#### Data:
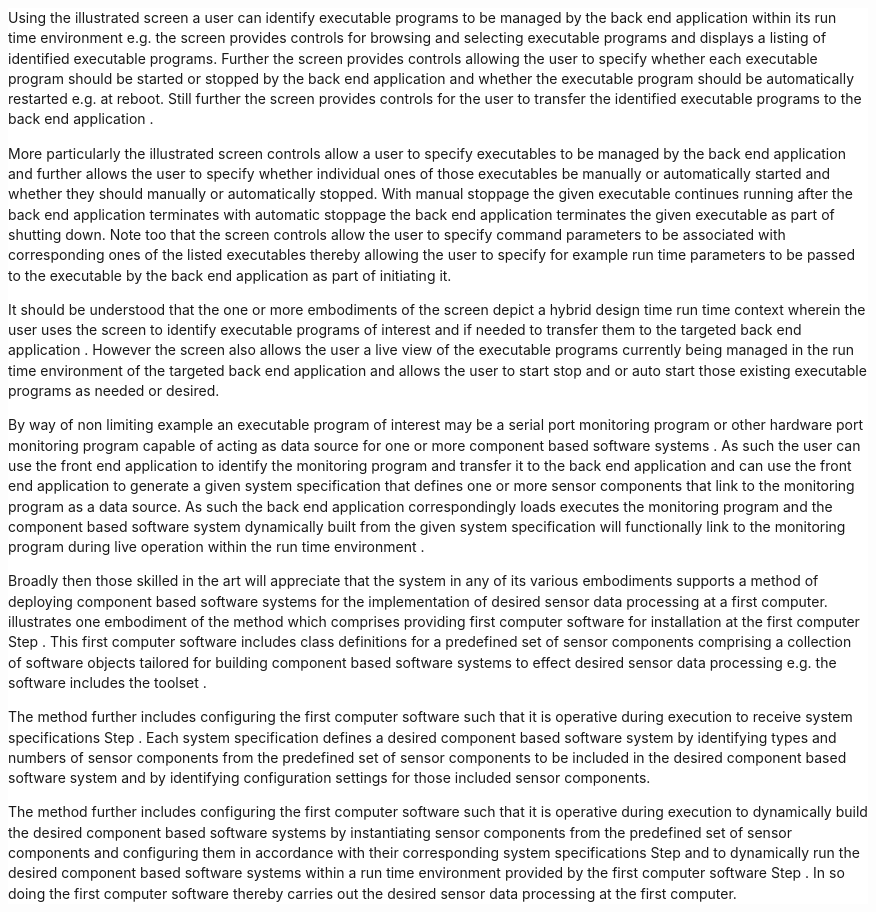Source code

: Using the illustrated screen a user can identify executable programs to be managed by the back end application within its run time environment e.g. the screen provides controls for browsing and selecting executable programs and displays a listing of identified executable programs. Further the screen provides controls allowing the user to specify whether each executable program should be started or stopped by the back end application and whether the executable program should be automatically restarted e.g. at reboot. Still further the screen provides controls for the user to transfer the identified executable programs to the back end application .

More particularly the illustrated screen controls allow a user to specify executables to be managed by the back end application and further allows the user to specify whether individual ones of those executables be manually or automatically started and whether they should manually or automatically stopped. With manual stoppage the given executable continues running after the back end application terminates with automatic stoppage the back end application terminates the given executable as part of shutting down. Note too that the screen controls allow the user to specify command parameters to be associated with corresponding ones of the listed executables thereby allowing the user to specify for example run time parameters to be passed to the executable by the back end application as part of initiating it.

It should be understood that the one or more embodiments of the screen depict a hybrid design time run time context wherein the user uses the screen to identify executable programs of interest and if needed to transfer them to the targeted back end application . However the screen also allows the user a live view of the executable programs currently being managed in the run time environment of the targeted back end application and allows the user to start stop and or auto start those existing executable programs as needed or desired.

By way of non limiting example an executable program of interest may be a serial port monitoring program or other hardware port monitoring program capable of acting as data source for one or more component based software systems . As such the user can use the front end application to identify the monitoring program and transfer it to the back end application and can use the front end application to generate a given system specification that defines one or more sensor components that link to the monitoring program as a data source. As such the back end application correspondingly loads executes the monitoring program and the component based software system dynamically built from the given system specification will functionally link to the monitoring program during live operation within the run time environment .

Broadly then those skilled in the art will appreciate that the system in any of its various embodiments supports a method of deploying component based software systems for the implementation of desired sensor data processing at a first computer. illustrates one embodiment of the method which comprises providing first computer software for installation at the first computer Step . This first computer software includes class definitions for a predefined set of sensor components comprising a collection of software objects tailored for building component based software systems to effect desired sensor data processing e.g. the software includes the toolset .

The method further includes configuring the first computer software such that it is operative during execution to receive system specifications Step . Each system specification defines a desired component based software system by identifying types and numbers of sensor components from the predefined set of sensor components to be included in the desired component based software system and by identifying configuration settings for those included sensor components.

The method further includes configuring the first computer software such that it is operative during execution to dynamically build the desired component based software systems by instantiating sensor components from the predefined set of sensor components and configuring them in accordance with their corresponding system specifications Step and to dynamically run the desired component based software systems within a run time environment provided by the first computer software Step . In so doing the first computer software thereby carries out the desired sensor data processing at the first computer.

#### Description of the task:
Work out the number of lines in the listing above that hold the string "first". Reply with that number only.

#### Expected output:
3